Every so often, it seems like it is a good thing to make a solid and truthful assessment of your life. Where ya goin’, howr’ ya doin’? Things going well, not so well? Happy? Content? Fulfilled?

It seems like it is a good thing, but I am not sure if it really is.

I have been through plenty of Assessment Cycles. I have come to believe that these are actually Head-Up-Your-Own-Ass-Ment Cycles. There is no checklist of qualities or achievements that has any real meaning or permanence. Life is ever-changing, fluid, mercurial, and infinitely open to the daily variations of feeling, want, perception, and influence. There is no black-and-white, yes or no. All shades of gray. I have fewer answers, as well as fewer questions. It is said the older you get, the less you know, and I think it is true, and not a bad thing. Just a thing. Just an is.

We expect and want life to be this steady uphill journey, where you may struggle but you are still always improving, being better in some way than before, to be King of the Hill at the End of the Day. It just really cannot be like that. You are set out at the beginning at the bottom of the nasty rugged imposing mountain with no tools, no clues. You gather what you can along the way, you might have some company or help here and there, but it’s a solo jaunt for sure. You have zero experience in mountain climbing so instead of this clean sure-footed trek, it’s a tragi-comedy of falling rocks, spectacular pratfalls, useless detours, sudden elevations, blizzards, unexpected sunshine, stunningly-pretty wildflowers, ill-tempered mountain goats, missed footing, ponderous exhaustion, stubborn balking, boundless energy, dehydration, and dizziness. Halfway up, your backpack filled with tools tumbles down the mountain and you don’t even have a can opener to open the crappy, overly-sweet baked beans you have to eat to live. You bash open the bean can with a rock, and cut yourself on the can, and scream, ‘OH SHIT!!!” and it echoes down the mountain, causing an avalanche and the death of several eagles.

You get to the point, long long after you started climbing, where you can just see the top of the mountain. It’s not that far to go, and that is both rewarding and terrifying, in your beat-up, well-muscled, dirty, and self-reflective state. Your backpack is lighter than you think it should be, which is a disappointment and blessing. If you had everything you needed, you wouldn’t have room to pack another tool you might find along the way that might be the most helpful of all.

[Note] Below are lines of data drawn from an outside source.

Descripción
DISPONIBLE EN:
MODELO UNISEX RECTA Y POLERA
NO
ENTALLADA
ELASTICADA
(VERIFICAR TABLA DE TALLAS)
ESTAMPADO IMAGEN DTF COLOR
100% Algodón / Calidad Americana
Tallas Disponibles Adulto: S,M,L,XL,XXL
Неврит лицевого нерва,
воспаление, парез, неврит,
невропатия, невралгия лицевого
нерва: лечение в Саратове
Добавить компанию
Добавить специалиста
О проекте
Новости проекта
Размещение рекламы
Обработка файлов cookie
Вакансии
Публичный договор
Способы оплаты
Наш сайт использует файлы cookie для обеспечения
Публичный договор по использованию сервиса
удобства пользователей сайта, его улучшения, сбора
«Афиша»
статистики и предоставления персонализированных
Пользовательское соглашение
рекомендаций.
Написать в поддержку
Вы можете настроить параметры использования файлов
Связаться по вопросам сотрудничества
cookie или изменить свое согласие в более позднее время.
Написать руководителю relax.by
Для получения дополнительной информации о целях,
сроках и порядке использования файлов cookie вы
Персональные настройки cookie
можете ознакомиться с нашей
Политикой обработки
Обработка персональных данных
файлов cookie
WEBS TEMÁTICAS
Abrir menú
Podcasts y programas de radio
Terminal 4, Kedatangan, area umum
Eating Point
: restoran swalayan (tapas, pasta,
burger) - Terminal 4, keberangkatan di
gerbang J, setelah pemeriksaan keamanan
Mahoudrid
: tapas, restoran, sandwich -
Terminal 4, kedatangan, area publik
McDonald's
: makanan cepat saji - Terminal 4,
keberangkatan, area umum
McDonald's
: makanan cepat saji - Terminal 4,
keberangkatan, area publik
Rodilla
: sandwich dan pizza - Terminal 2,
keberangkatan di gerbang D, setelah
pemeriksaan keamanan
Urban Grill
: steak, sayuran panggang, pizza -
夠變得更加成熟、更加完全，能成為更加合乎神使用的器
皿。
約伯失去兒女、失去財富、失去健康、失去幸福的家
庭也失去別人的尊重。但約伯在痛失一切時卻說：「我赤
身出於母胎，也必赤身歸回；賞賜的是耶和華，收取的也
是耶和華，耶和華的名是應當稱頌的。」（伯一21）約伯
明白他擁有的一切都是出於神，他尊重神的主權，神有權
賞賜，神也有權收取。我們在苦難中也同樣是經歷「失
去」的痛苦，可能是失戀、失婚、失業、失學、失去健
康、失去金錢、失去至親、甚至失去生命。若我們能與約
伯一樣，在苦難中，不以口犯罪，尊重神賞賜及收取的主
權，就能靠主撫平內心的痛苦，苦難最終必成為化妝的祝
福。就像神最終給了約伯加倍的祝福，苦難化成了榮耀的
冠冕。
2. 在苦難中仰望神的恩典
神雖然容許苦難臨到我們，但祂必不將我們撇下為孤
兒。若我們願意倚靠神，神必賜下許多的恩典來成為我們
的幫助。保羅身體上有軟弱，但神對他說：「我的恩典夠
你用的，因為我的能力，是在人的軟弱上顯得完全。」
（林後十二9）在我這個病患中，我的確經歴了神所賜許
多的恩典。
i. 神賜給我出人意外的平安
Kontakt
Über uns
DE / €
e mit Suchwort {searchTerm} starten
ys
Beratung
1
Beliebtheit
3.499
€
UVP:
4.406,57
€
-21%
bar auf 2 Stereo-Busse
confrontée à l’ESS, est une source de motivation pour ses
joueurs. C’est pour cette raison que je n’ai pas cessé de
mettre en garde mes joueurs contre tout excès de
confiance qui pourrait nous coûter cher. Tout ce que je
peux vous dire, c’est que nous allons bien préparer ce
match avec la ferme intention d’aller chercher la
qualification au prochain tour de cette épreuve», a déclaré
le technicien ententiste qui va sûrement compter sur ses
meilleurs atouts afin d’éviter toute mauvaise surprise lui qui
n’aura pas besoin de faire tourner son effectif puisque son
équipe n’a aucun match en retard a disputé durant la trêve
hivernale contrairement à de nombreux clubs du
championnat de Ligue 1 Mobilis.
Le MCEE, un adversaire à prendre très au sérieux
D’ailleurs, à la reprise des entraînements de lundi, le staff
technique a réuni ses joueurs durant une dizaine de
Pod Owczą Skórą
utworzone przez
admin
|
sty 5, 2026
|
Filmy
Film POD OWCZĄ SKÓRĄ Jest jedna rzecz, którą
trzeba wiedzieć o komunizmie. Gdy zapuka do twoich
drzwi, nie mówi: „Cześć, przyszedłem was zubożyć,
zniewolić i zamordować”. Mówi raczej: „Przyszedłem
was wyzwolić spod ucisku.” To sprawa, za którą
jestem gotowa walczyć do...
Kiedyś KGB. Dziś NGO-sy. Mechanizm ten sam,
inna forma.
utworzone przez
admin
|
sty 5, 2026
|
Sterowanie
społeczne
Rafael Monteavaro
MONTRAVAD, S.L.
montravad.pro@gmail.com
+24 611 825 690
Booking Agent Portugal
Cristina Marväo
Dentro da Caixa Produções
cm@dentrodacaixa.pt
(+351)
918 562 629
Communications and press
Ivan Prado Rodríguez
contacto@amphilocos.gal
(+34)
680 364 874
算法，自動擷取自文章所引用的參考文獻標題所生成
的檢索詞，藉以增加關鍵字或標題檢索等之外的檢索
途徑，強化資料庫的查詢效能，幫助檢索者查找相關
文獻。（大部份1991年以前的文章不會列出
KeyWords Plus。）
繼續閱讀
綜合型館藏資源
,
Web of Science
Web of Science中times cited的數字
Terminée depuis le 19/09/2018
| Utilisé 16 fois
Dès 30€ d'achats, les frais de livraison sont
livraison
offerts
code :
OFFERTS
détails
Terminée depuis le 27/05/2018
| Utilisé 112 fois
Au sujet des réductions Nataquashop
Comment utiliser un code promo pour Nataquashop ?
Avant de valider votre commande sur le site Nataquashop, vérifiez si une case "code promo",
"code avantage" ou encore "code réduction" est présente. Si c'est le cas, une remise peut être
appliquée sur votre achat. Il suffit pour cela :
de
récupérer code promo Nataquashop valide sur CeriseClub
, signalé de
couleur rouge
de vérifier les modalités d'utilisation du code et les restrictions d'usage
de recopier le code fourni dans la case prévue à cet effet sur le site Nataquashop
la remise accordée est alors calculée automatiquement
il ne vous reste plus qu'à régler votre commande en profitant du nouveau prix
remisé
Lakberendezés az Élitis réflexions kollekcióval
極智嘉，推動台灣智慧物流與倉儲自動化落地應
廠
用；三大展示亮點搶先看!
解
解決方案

Assessment isn’t going to do much for you, other than cause you a few moments’ grief or satisfaction. Something will change in some way, and all the goal-setting, planning, smugness, or wallowing will be replaced by simply doing something. Doing is greater than thinking about doing, or thinking about what’s been done. History will repeat itself over and over again, even though lessons have been learned, and whether you like it or not. It’s part of the deal.

Get some new climbing shoes and keep moving. Up, down, sideways, circular, whatever. Just keep going.